What factors would indicate that the markets are reconnecting with our central scenario ?
In addition to the absence of any major break in the cycle, we have identified three types of catalyst that can put market trends back in phase with our central scenario: the monetary policies of central banks, technical factors and micro-economic aspects.
Regarding central banks, we remain convinced that they will not take any risks with growth and will continue to be pragmatic. They have already warned that they will be attentive to the financial context.
Concerning technical factors, last December, the lack of liquidity and buy-side players led to a much more panicky and chaotic response of the markets. The beginning of 2019 is important in this respect: the number of market players will increase, and the time horizon of investors will lengthen. The context will then be more favorable to positive news, especially now that the overall market sentiment has reached an extreme low of pessimism. However, given the current level of confidence, a fundamental catalyst will be needed before any positive rebound can take place.
From this point of view, the upcoming earnings releases and, more particularly, the future outlook described in managers’ reports will be strongly scrutinized. Results should be expected to fall short of the heights of 2018, since the slowdown of the final quarter was stronger than anticipated on many value chains. However, investors will put into perspective this slowdown against the strong fall in share prices, which in some sectors was considerable.
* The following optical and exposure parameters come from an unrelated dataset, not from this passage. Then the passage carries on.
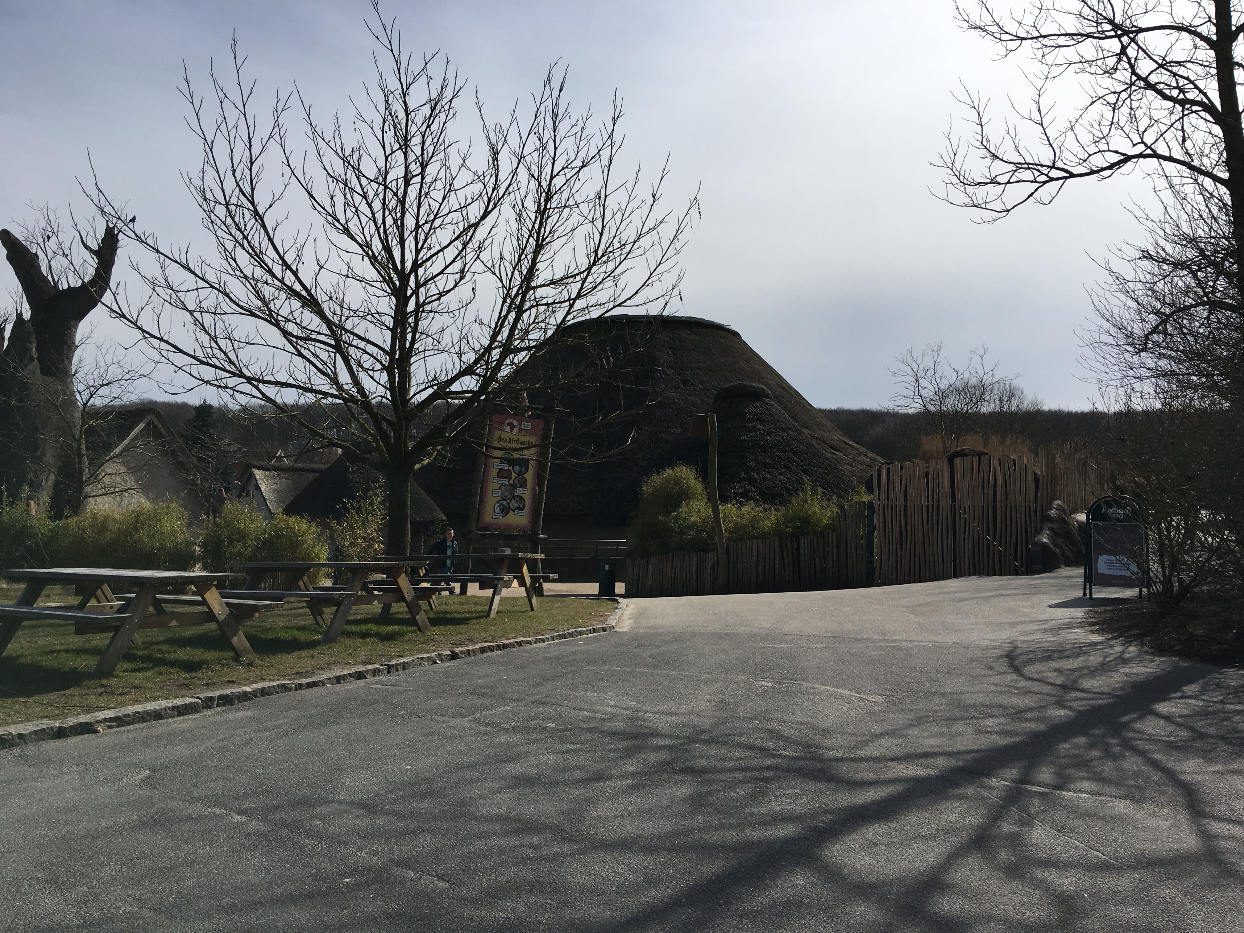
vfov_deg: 48.2
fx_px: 1042
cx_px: 622
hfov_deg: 61.7
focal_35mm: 29
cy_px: 466
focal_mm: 4.15
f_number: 2.2
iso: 25
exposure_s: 1/3077
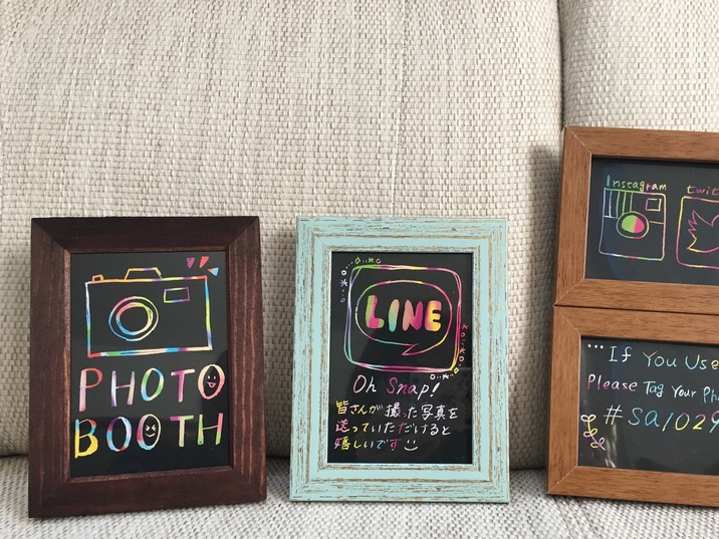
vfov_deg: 41.7
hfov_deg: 53.8
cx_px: 412
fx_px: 706
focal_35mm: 34
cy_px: 308
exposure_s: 1/30
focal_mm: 4.15
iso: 40
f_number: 2.2
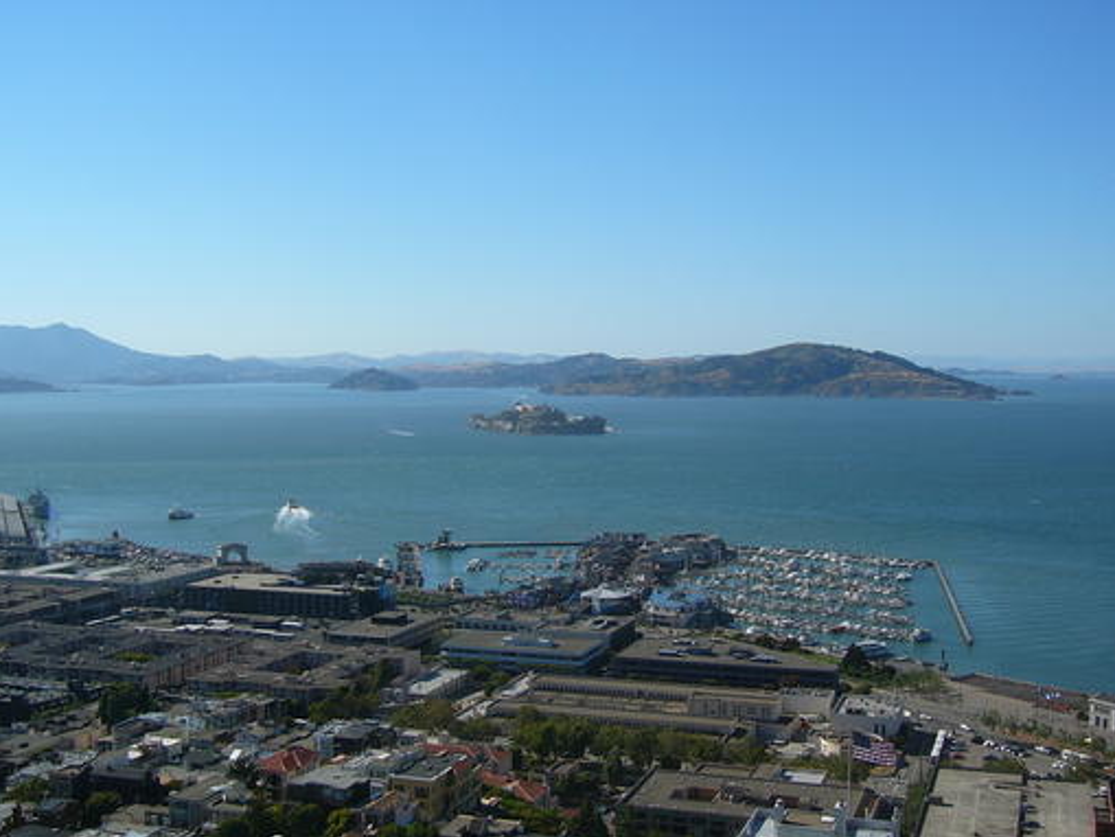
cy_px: 418
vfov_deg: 32.9
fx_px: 1418
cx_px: 484
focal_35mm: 44
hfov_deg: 42.8
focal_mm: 5.8
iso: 50
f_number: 8
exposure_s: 1/200
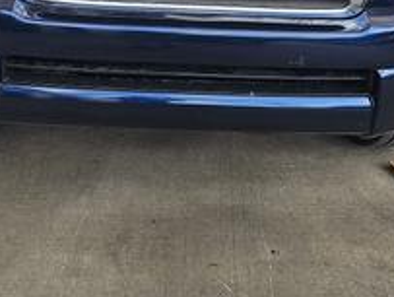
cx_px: 194
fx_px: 650
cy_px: -19
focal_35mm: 57
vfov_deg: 24.2
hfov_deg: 33.7
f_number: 1.7
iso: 16
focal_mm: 6.3
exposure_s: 1/489
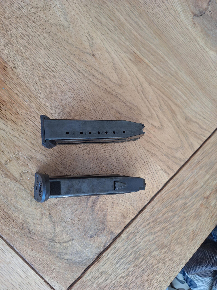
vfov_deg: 73.9
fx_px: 192
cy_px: 145
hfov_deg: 58.9
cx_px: 108
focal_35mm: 23
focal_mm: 5.54
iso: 125
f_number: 1.8
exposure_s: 1/50
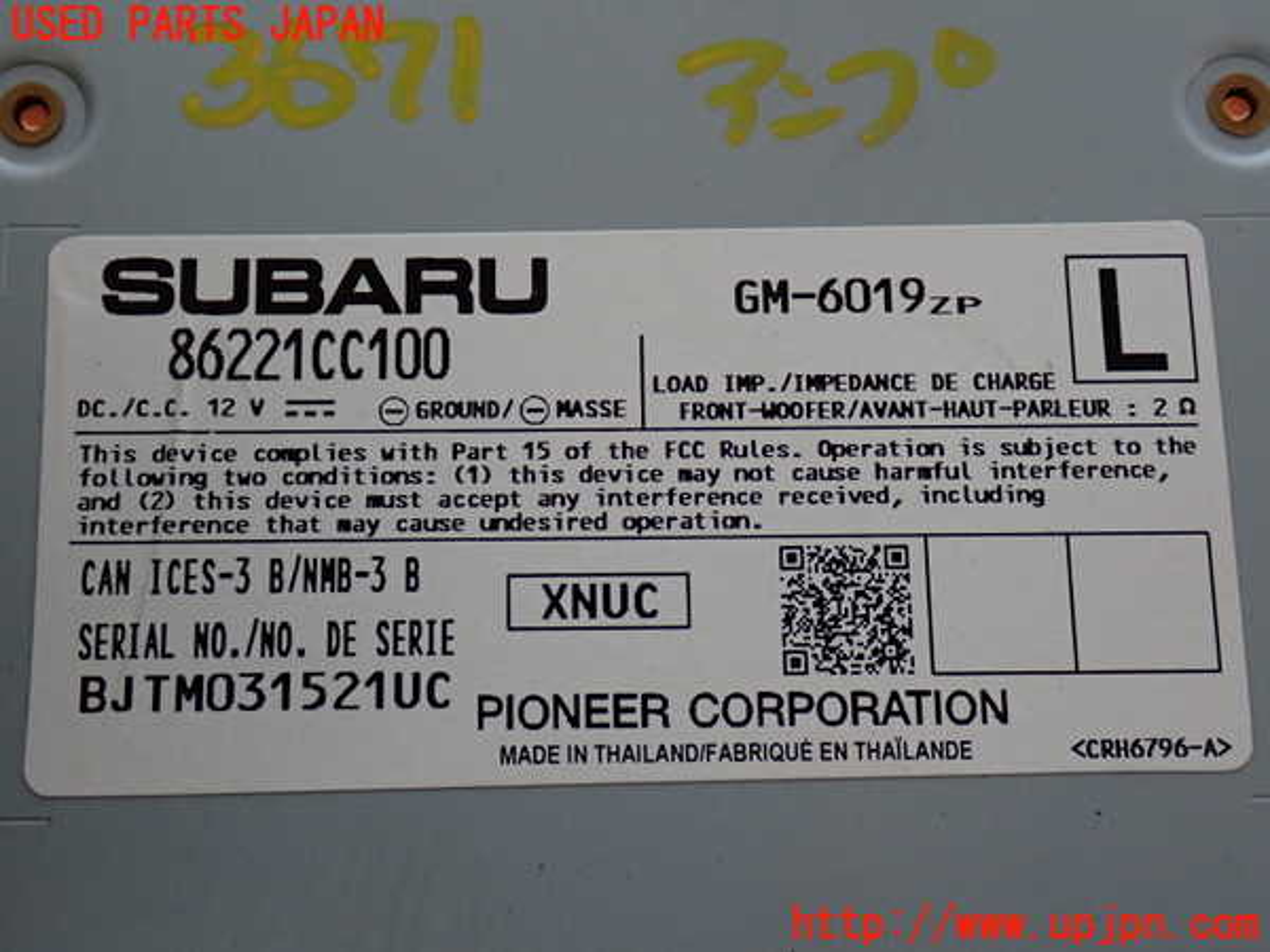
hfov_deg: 42.9
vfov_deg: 32.9
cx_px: 635
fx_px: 1614
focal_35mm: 44
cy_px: 476
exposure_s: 1/40
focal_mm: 7.84
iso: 250
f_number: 2.9
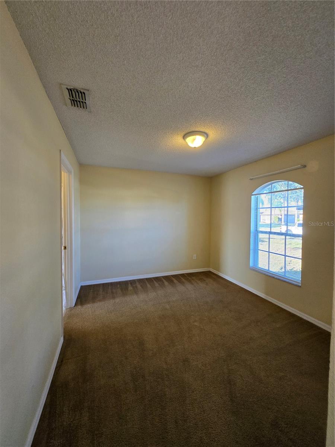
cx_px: 168
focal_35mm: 13
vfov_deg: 106.2
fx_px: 168
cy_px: 224
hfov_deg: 89.9
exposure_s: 1/60
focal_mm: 1.7
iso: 125
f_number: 2.2
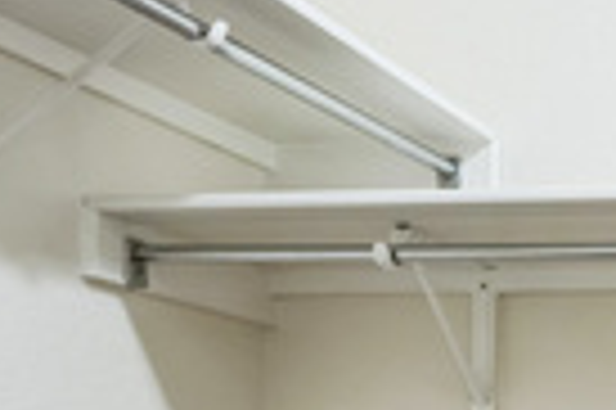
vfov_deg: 16.9
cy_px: 556
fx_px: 1282
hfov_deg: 19.3
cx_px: 1151
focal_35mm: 75
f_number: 8
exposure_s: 1/10
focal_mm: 16
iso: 320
Overall, a general trend news trend confirming a slowdown but without hitting a cyclical turning point, would be positively received by the markets.
Positioning in our portfolios
With the lack of visibility / liquidity and the rise in volatility we have, tactically, reduced our exposure to a more neutral position in terms of risky asset allocation. With the fall in the risk/reward trade-off of these assets, we have opted for an opportunistic approach.
In terms of geographical allocation, we do not prioritize any particular zone in the short term: in the US, profit forecasts are being more strongly revised, while the Eurozone is currently going through a problematic political period, with social tensions in France and the Brexit negotiations.
In our equity portfolios, over the last three months, we have started to rebalance our exposures towards a more defensive approach, to the detriment of the cycle, with the aim of improving our resilience to increasing market volatility, that is expected to remain throughout 2019. We have reduced our liquidity risk by reinforcing our market exposure to large caps, to the detriment of small and mid-caps, and we have expanded the diversification of our convictions.
In our fixed-income portfolios, we remain cautious and underexposed to interest rate risk. The current low level of the 10-year German yield, the political uncertainties that still remain and the announced ending of accommodating monetary policies in the United States and Europe, together with the need for some countries to raise funds on the financial markets (for example, to fund the introduction of social measures in France and Italy) are not conducive to any loosening of interest rates.
For our private debt portfolios, we are also maintaining a cautious position, given the liquidity problems and the increasing volume of specific risks/defaults.